PASSAGE PROVIDED ▸
09-19-17 | Blog Post

Understanding and stopping cloud sprawl

Blog Posts

cloud sprawlAs the public cloud continues to explode in popularity, the problem of cloud sprawl, or cloud waste, also rises. Sprawl is nothing new, so why has it become a top concern for organizations? We’ll go through a brief history, explain why it matters today, and discuss the correlation between cloud sprawl and shadow IT. Then we’ll give examples of sprawl you might find in your environment, and tell you how you can eliminate it to make your systems more cost effective.

History of sprawl

Sprawl has been around for more than a few years. As new technology becomes popular and offers business growth, people use more of it to cope with growth, and do so inefficiently. Eventually, they realize the costs they incurred as a result are a problem. First, there was storage sprawl in the physical server world, and when virtualization came on the scene, virtualization sprawl followed. Now that the cloud has arrived, cloud sprawl is right in its wake.

Unlike these earlier versions, however, cloud sprawl poses a bigger threat. The lure of the public cloud’s pay-as-you-go model means that cloud has evolved into a micro transaction world (see this explanation for more), where tiny purchases (very) quickly add up to thousands of dollars.

(Intrinsic matrix estimation data)
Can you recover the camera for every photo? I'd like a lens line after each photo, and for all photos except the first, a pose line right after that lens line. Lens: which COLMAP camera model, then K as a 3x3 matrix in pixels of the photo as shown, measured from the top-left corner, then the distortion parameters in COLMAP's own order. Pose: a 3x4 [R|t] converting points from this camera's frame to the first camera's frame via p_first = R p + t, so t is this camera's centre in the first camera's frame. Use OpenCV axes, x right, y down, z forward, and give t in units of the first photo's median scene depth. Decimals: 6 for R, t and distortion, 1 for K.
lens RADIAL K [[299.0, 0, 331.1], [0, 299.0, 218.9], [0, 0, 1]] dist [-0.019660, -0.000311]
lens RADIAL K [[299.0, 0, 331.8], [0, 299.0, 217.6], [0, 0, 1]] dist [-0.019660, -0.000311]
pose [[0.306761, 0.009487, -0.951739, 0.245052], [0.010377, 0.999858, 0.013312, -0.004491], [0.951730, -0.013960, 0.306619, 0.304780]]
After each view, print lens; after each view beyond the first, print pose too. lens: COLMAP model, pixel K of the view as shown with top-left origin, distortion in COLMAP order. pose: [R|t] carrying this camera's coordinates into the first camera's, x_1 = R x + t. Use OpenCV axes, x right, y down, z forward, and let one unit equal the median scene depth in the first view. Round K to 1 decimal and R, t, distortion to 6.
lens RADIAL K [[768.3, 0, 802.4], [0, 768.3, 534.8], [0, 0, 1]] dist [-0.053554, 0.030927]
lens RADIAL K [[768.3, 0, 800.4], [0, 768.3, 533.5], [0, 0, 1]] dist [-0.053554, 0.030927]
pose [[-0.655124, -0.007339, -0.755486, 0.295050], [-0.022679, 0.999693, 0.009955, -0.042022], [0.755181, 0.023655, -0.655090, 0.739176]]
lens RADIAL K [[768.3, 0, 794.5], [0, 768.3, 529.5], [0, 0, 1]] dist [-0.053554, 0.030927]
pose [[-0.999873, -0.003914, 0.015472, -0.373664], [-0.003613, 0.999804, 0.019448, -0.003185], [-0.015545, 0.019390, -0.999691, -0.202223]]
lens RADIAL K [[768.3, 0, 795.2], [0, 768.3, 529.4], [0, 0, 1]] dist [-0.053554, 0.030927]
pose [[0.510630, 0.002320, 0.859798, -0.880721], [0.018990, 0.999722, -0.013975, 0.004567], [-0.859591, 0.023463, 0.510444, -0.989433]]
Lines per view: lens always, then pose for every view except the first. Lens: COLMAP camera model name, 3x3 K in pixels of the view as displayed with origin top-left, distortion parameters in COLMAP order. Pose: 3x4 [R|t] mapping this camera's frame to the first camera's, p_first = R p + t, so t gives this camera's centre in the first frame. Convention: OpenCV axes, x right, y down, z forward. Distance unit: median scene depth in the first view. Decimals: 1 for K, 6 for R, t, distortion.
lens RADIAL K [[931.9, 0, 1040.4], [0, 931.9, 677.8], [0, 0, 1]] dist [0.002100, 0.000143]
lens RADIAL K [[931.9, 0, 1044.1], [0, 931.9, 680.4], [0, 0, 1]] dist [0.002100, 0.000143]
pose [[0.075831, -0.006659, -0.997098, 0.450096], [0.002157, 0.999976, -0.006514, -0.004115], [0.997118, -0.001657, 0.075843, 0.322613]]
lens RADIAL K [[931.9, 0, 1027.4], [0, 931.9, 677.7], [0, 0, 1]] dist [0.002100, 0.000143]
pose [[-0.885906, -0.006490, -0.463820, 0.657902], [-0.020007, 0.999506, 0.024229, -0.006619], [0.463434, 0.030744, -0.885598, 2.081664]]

WHAT YOU NEED TO DO ▸
[a] Name each type of sprawl that the cloud sprawl post's history section mentions, in the order they appear.
[b] Condense the paragraph of the cloud sprawl post that begins "Sprawl has been around" into a bulleted list that keeps its main points.

EXPECTED RESULTS ▸
[a]
1. Storage sprawl
2. Virtualization sprawl
3. Cloud sprawl

[b]
- Sprawl has existed for years.
- As a new technology becomes popular and supports business growth, people use more of it inefficiently to cope with that growth, and later find the resulting costs are a problem.
- Physical servers brought storage sprawl.
- Virtualization brought virtualization sprawl.
- The cloud has now brought cloud sprawl.